Anche le spese del presente giudizio (ivi comprese quelle relative al procedimento di cui all’art. 373 c.p.c. promosso da COGNOME e definito con un provvedimento destinato ad essere assorbito all’esito del giudizio di legittimità: cfr. Cass. n. 16121 del 2011) seguono la soccombenza e si liquidano in dispositivo.

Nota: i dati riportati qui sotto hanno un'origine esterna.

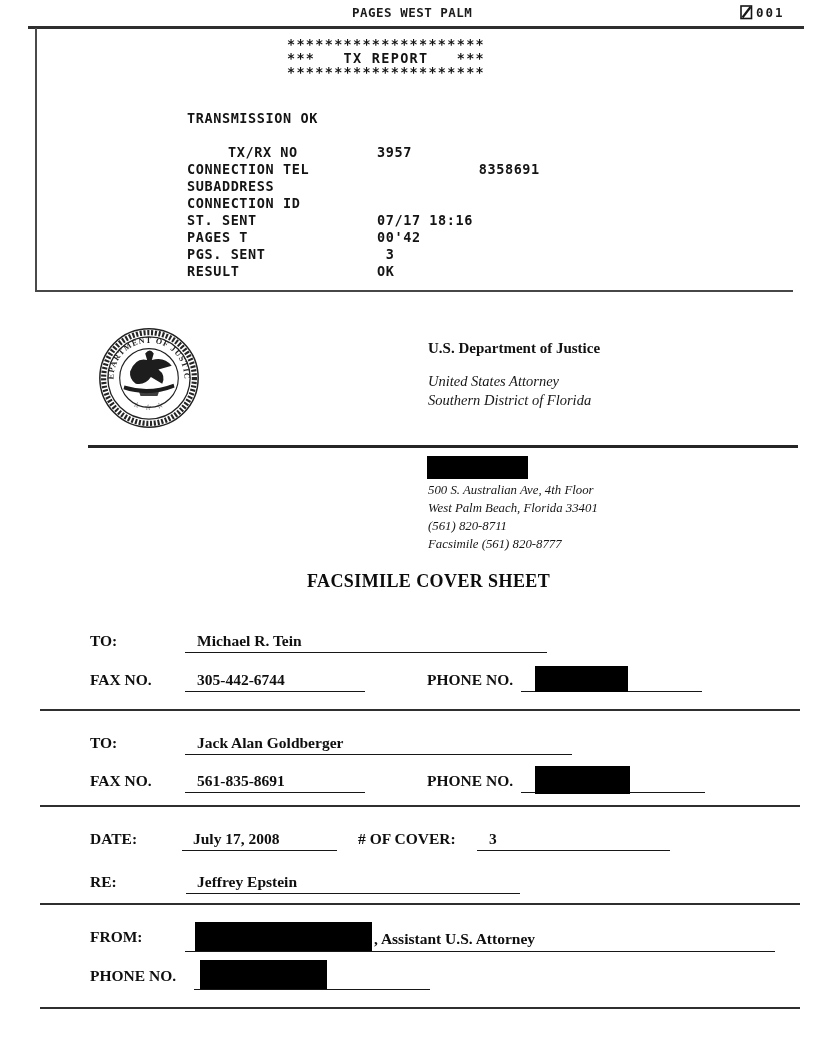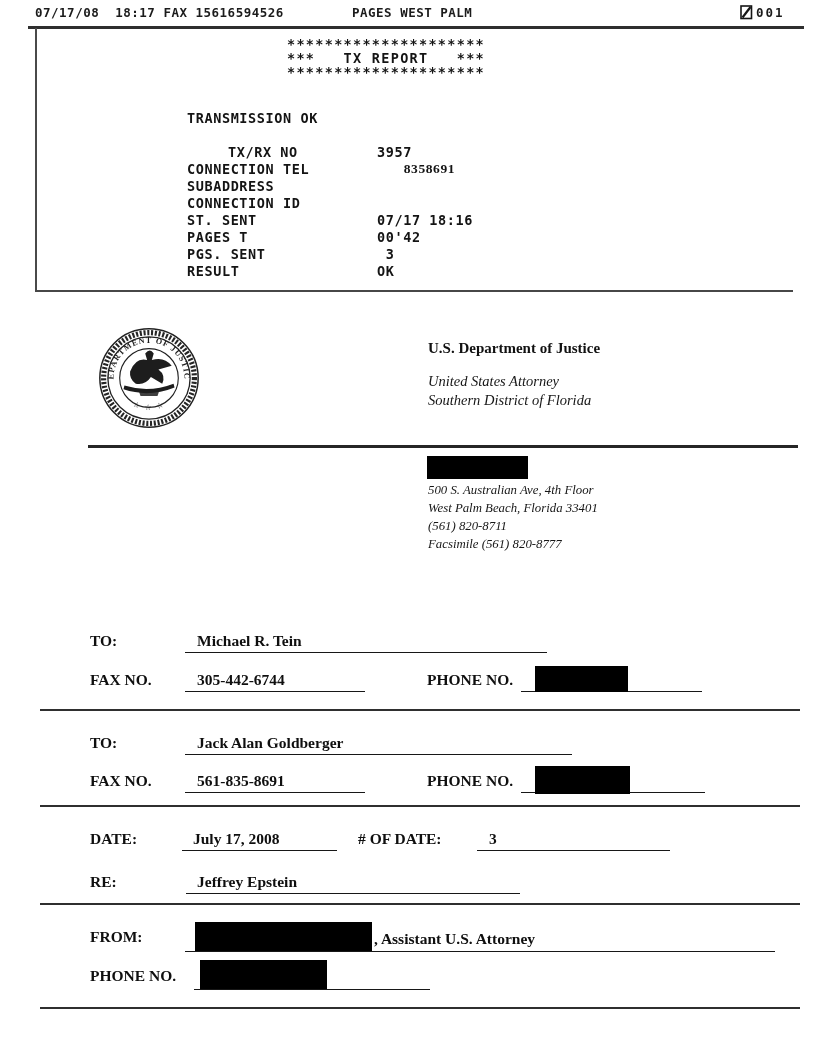--- a/index.html
+++ b/index.html
@@ -33,7 +33,6 @@
 
 <div id="page">
 
-  <div class="abs mono hdr" style="left:35px;top:5px;">07/17/08  18:17 FAX 15616594526</div>
   <div class="abs mono hdr" style="left:352px;top:5px;">PAGES WEST PALM</div>
   <span class="abs" style="left:740px;top:5px;">
     <svg width="13" height="15" viewBox="0 0 13 15">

La Corte dà atto, ai sensi dell ‘ art. 13, comma 1quater , del d.P.R. n. 115 del 2002, nel testo introdotto dall ‘ art. 1, comma 17, della l. n. 228 del 2012, della sussistenza dei presupposti processuali per il versamento, da parte della
ricorrente, di un ulteriore importo a titolo di contributo unificato pari a quello previsto per il ricorso, a norma del comma 1bis dello stesso art. 13, se dovuto.
P.Q.M.
La Corte rigetta il ricorso e condanna la ricorrente a rimborsare al Fallimento controricorrente le spese del giudizio, che liquida nella somma di €. 12.200,00, di cui €. 200,00 per esborsi, oltre accessori e spese generali nella misura del 15%; dà atto, ai sensi dell ‘ art. 13, comma 1quater , del d.P.R. n. 115 del 2002, nel testo introdotto dall ‘ art. 1, comma 17, della l. n. 228 del 2012, della sussistenza dei presupposti processuali per il versamento, da parte del ricorrente, di un ulteriore importo a titolo di contributo unificato pari a quello previsto per il ricorso, a norma del comma 1bis dello stesso art. 13, se dovuto.